___ RECORDS SHOWN

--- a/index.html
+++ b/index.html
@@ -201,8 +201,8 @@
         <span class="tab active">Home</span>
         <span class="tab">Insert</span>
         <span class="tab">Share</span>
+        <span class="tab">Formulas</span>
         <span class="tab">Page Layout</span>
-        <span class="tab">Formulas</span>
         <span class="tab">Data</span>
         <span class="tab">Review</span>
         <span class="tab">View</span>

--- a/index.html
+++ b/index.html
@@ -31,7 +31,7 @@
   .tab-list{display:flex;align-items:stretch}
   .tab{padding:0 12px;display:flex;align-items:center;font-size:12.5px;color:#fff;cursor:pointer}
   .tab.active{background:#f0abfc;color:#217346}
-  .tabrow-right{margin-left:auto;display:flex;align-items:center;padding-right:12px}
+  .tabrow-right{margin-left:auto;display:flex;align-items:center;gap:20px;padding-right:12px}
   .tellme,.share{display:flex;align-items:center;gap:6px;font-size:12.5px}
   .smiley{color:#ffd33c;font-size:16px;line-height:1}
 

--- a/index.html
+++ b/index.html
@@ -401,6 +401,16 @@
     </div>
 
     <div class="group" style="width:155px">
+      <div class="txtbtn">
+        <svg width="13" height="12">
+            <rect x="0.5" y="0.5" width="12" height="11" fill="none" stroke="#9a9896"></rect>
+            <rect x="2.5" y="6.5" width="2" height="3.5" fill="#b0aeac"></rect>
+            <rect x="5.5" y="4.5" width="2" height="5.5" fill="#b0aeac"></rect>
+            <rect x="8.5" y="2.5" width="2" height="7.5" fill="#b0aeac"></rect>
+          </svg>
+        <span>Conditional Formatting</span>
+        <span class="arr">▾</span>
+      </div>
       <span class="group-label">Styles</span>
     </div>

______
___ RECORDS SHOWN

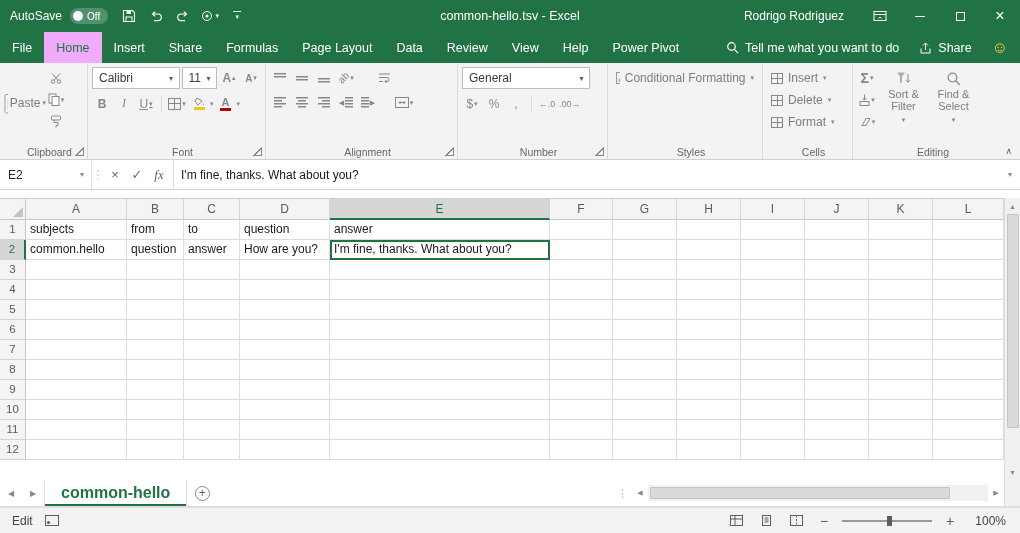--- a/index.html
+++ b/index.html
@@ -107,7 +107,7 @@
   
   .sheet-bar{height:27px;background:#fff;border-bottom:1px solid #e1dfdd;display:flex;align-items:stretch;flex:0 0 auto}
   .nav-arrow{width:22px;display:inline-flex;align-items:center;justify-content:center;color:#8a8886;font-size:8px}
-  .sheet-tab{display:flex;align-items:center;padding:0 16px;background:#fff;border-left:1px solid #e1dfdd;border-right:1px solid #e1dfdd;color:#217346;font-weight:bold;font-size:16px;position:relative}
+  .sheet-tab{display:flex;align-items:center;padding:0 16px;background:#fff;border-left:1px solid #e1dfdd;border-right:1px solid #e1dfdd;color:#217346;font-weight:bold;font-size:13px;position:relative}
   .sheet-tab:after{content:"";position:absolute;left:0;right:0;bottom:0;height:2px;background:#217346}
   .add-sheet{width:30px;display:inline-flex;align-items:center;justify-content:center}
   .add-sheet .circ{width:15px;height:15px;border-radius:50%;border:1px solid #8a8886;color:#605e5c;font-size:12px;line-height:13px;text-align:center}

______
___ RECORDS SHOWN

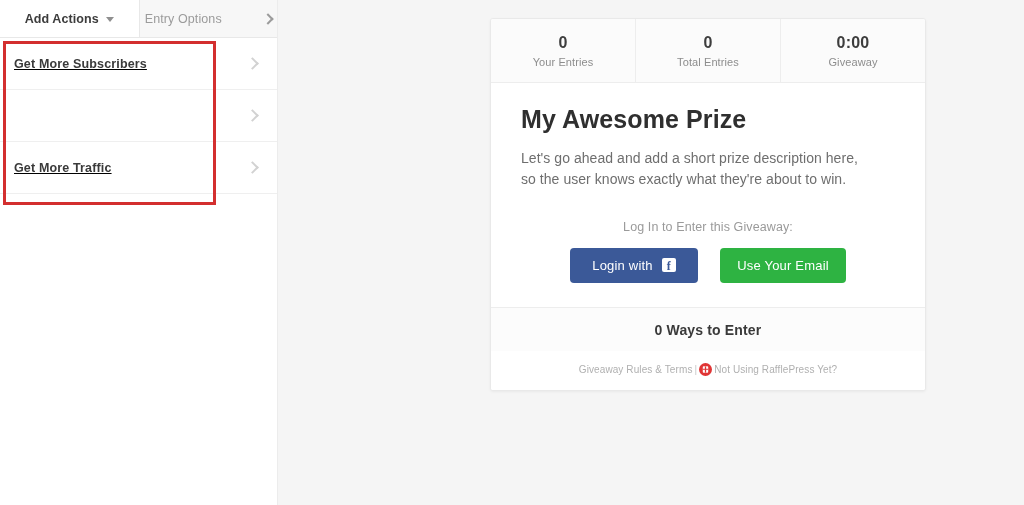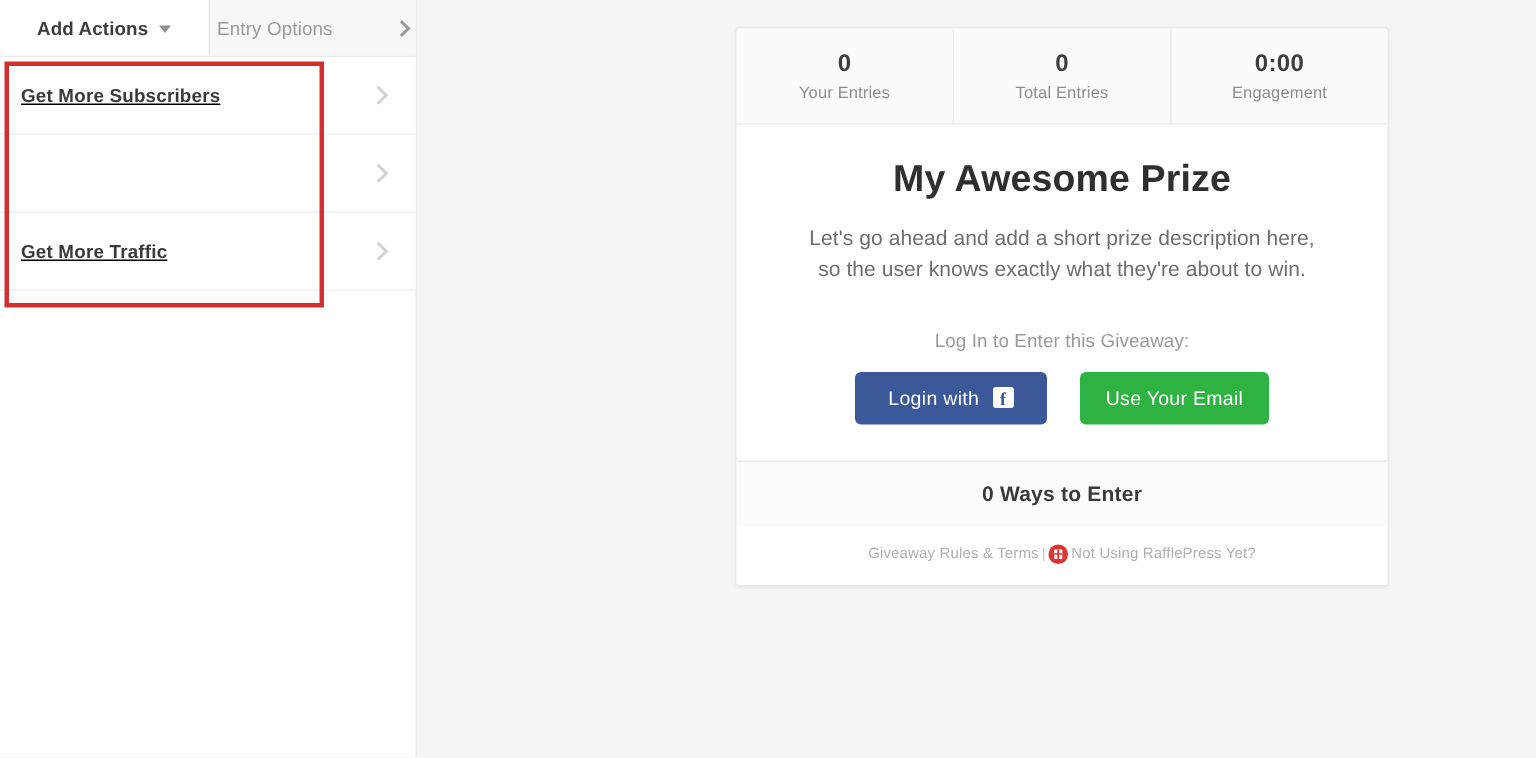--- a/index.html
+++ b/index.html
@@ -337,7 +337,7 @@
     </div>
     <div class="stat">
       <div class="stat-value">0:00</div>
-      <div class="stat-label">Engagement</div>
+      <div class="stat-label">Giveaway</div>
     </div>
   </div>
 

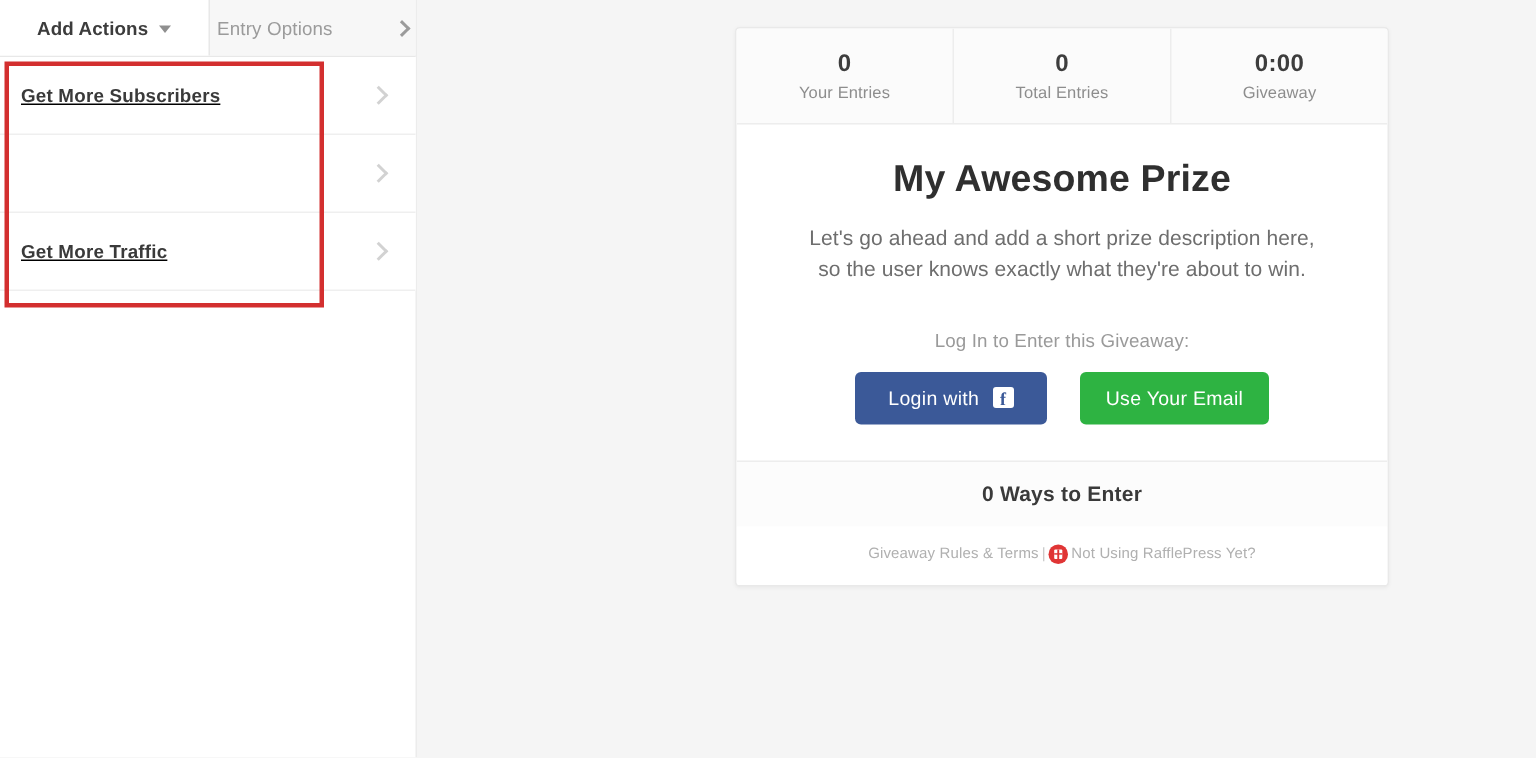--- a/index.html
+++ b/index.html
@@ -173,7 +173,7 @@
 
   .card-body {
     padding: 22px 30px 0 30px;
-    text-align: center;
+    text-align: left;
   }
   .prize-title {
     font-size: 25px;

______

§ **THE TASK**
A single number is the whole answer: the tally of lines above that contain "stat".

§ **WRITTEN REPLY**
4